With a tank of fuel for the average family car costing close to $150, high fuel prices have effectively acted as one very large carbon tax - and effective they have been. Britons have reduced fuel consumption by 20% during the past year, driving less, and driving more slowly at the same time. Sales of fuel efficient vehicles are at an all time high.
But unfortunately this is not politically sustainable. The aforementioned protest is hurting the government’s popularity badly as disposable incomes are eroded by fuel bills. Having previously made broad promises to reduce Britain’s CO2 output by up to 80% by 2050 in a bid to profess world leadership on Climate Change, Prime Minister Gordon Brown has been carefully avoiding any kind of statement on environmental targets during previous months. Meanwhile Britain is set to miss most of it’s legally binding and far less ambitious climate change objectives anyway.
In fact, Brown is now heading in completely the opposite direction with a visit Saudi Arabia this weekend in a bid to convince the Saudi’s to increase oil production by 500,000 barrels a day. Quite how an increase in fossil fuel output tallies with targets to reduce CO2 emissions remains unexplained.
The problem is, that whilst the direct impact of higher prices is highly effective in changing consumer behaviour, politicians need a few carrots to go with the sticks. But since green alternatives such as the development of public transport are prohibitively expensive in densely populated countries like Britain, carrots are in short supply.
One system that has never failed to supply carrots is market based capitalism, and baring any fundamental change in Western governmental organisation we are going to need a market based system to correct the fundamental reliance of our economy on oil. This means that we need to take cap and trade seriously.
Although cap and trade has been described as ‘just another tax’ by it’s many detractors, there are some fundamental differences. Yes, consumer prices will rise in the short term - investment capital required to implement low emissions technology has to come from somewhere. But cap and trade will bring the market to bear on emissions, providing a new competitive vector for firms by starting a race to develop efficient technologies - meaning lower prices and higher profits.
Meanwhile, Gordon Brown’s opposition are making the most out of the situation. “We can’t afford not to go green”, says Conservative Party leader David Cameron, adding that “the era of cheap oil is well and truly over”.
Here Cameron has a distinct advantage - when voters go to the polls in next year’s UK general elections, as the incumbent Brown will be judged primarily on performance - a performance that has presided over some rather bumpy economic times. Cameron, meanwhile, will be judged on potential - the potential to make positive changes, whilst being in the handy situation of being able to blame Brown’s Labour government for the pain that voters are currently feeling.

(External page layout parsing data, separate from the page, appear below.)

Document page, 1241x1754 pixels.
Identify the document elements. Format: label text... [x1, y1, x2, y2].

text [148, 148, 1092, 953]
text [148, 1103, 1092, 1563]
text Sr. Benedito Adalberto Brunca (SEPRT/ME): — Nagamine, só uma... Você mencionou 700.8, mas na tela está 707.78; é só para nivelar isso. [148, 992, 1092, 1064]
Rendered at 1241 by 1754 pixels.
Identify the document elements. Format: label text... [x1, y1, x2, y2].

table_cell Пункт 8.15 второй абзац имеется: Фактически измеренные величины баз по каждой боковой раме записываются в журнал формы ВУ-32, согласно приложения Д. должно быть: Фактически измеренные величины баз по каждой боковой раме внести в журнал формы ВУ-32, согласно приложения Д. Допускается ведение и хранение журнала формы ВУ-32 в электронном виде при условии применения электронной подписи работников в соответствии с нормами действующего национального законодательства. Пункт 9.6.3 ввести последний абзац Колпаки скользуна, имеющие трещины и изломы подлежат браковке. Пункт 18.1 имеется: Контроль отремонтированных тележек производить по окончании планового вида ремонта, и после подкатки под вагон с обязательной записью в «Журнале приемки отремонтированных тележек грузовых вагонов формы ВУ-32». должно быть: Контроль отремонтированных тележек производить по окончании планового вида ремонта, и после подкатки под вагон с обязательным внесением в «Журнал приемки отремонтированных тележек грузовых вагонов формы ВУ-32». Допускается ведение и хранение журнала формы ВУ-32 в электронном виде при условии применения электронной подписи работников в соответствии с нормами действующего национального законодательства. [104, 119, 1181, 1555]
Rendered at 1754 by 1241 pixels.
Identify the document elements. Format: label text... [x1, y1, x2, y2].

The only problem is that Cameron hasn’t yet been able to tell us what those positive changes actually are, with no details emerging of any kind of game plan for a green British future.
If the cheap oil era is well and truly over then a game plan that looks beyond the simple political solution of taxing relatively well-off motorists is going to be urgently needed - urgently needed to prevent current protest from turning into dangerous instability.